◆ **WORK TO BE COMPLETED**
When the line with "dresser: present [601,333,832,577]" appears below, start repeating lines exactly, and keep going through the line with "shoe: none [496,526,578,602]"; add nothing outside that span.

[Indoor object tracking data]
"""
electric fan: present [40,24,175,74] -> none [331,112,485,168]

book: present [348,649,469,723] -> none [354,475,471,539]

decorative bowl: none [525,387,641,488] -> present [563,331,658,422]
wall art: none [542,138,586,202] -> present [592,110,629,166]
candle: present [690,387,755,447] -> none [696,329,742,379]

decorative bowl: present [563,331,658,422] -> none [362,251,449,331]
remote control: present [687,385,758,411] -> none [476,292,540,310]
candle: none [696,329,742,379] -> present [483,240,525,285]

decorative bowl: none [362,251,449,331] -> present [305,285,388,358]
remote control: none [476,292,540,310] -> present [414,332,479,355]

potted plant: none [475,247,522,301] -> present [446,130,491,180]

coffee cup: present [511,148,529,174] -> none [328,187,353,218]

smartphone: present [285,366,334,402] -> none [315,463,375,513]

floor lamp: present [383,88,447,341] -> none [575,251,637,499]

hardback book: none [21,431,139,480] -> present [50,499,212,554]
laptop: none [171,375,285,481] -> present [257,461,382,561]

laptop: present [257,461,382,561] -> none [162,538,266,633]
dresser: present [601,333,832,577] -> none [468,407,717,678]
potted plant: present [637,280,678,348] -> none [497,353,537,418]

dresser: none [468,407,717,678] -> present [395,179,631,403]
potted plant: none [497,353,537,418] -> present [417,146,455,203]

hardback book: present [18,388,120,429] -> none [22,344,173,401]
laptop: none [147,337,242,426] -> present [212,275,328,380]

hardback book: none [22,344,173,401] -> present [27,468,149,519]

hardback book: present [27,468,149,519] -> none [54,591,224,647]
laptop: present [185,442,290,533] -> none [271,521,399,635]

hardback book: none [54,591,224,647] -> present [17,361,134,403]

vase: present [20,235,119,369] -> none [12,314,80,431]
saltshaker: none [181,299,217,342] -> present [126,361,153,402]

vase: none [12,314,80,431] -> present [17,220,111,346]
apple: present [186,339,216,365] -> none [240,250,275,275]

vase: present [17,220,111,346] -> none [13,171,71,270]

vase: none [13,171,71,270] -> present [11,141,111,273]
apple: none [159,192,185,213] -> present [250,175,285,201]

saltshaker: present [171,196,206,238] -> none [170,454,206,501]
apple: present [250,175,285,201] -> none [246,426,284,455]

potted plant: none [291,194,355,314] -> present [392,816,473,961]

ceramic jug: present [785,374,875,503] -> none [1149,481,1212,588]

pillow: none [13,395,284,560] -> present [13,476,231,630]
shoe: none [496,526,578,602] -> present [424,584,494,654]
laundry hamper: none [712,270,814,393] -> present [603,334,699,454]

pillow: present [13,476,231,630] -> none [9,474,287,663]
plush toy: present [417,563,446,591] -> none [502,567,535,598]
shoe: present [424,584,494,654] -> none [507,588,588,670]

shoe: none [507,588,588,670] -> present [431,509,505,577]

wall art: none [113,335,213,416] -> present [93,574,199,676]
"""
◆ **EXERCISE RESPONSE**
dresser: present [601,333,832,577] -> none [468,407,717,678]
potted plant: present [637,280,678,348] -> none [497,353,537,418]

dresser: none [468,407,717,678] -> present [395,179,631,403]
potted plant: none [497,353,537,418] -> present [417,146,455,203]

hardback book: present [18,388,120,429] -> none [22,344,173,401]
laptop: none [147,337,242,426] -> present [212,275,328,380]

hardback book: none [22,344,173,401] -> present [27,468,149,519]

hardback book: present [27,468,149,519] -> none [54,591,224,647]
laptop: present [185,442,290,533] -> none [271,521,399,635]

hardback book: none [54,591,224,647] -> present [17,361,134,403]

vase: present [20,235,119,369] -> none [12,314,80,431]
saltshaker: none [181,299,217,342] -> present [126,361,153,402]

vase: none [12,314,80,431] -> present [17,220,111,346]
apple: present [186,339,216,365] -> none [240,250,275,275]

vase: present [17,220,111,346] -> none [13,171,71,270]

vase: none [13,171,71,270] -> present [11,141,111,273]
apple: none [159,192,185,213] -> present [250,175,285,201]

saltshaker: present [171,196,206,238] -> none [170,454,206,501]
apple: present [250,175,285,201] -> none [246,426,284,455]

potted plant: none [291,194,355,314] -> present [392,816,473,961]

ceramic jug: present [785,374,875,503] -> none [1149,481,1212,588]

pillow: none [13,395,284,560] -> present [13,476,231,630]
shoe: none [496,526,578,602] -> present [424,584,494,654]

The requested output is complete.